• **THE PROBLEM**:
Return the entries in full, exactly as they were written.

• **Stored data entries**:
__________________________________________________

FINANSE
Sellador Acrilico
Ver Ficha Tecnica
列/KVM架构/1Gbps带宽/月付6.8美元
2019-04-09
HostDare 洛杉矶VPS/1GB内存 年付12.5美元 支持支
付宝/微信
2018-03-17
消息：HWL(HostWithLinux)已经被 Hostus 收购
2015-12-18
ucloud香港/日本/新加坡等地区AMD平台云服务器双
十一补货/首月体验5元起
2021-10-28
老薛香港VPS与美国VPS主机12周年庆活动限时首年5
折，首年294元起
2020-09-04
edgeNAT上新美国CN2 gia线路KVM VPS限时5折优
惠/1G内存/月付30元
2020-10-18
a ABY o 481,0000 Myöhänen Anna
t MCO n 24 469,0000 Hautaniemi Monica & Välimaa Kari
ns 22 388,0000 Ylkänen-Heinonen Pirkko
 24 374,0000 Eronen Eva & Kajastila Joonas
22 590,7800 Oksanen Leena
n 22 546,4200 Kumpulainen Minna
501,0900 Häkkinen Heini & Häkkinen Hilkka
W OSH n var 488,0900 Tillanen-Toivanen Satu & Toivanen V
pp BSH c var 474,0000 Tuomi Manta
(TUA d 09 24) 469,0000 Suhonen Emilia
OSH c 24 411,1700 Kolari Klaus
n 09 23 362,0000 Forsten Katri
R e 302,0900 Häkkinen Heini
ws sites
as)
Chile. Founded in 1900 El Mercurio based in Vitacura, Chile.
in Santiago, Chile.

__________________________________________________

• **EXERCISE RESPONSE**:
FINANSE
Sellador Acrilico
Ver Ficha Tecnica
列/KVM架构/1Gbps带宽/月付6.8美元
2019-04-09
HostDare 洛杉矶VPS/1GB内存 年付12.5美元 支持支
付宝/微信
2018-03-17
消息：HWL(HostWithLinux)已经被 Hostus 收购
2015-12-18
ucloud香港/日本/新加坡等地区AMD平台云服务器双
十一补货/首月体验5元起
2021-10-28
老薛香港VPS与美国VPS主机12周年庆活动限时首年5
折，首年294元起
2020-09-04
edgeNAT上新美国CN2 gia线路KVM VPS限时5折优
惠/1G内存/月付30元
2020-10-18
a ABY o 481,0000 Myöhänen Anna
t MCO n 24 469,0000 Hautaniemi Monica & Välimaa Kari
ns 22 388,0000 Ylkänen-Heinonen Pirkko
 24 374,0000 Eronen Eva & Kajastila Joonas
22 590,7800 Oksanen Leena
n 22 546,4200 Kumpulainen Minna
501,0900 Häkkinen Heini & Häkkinen Hilkka
W OSH n var 488,0900 Tillanen-Toivanen Satu & Toivanen V
pp BSH c var 474,0000 Tuomi Manta
(TUA d 09 24) 469,0000 Suhonen Emilia
OSH c 24 411,1700 Kolari Klaus
n 09 23 362,0000 Forsten Katri
R e 302,0900 Häkkinen Heini
ws sites
as)
Chile. Founded in 1900 El Mercurio based in Vitacura, Chile.
in Santiago, Chile.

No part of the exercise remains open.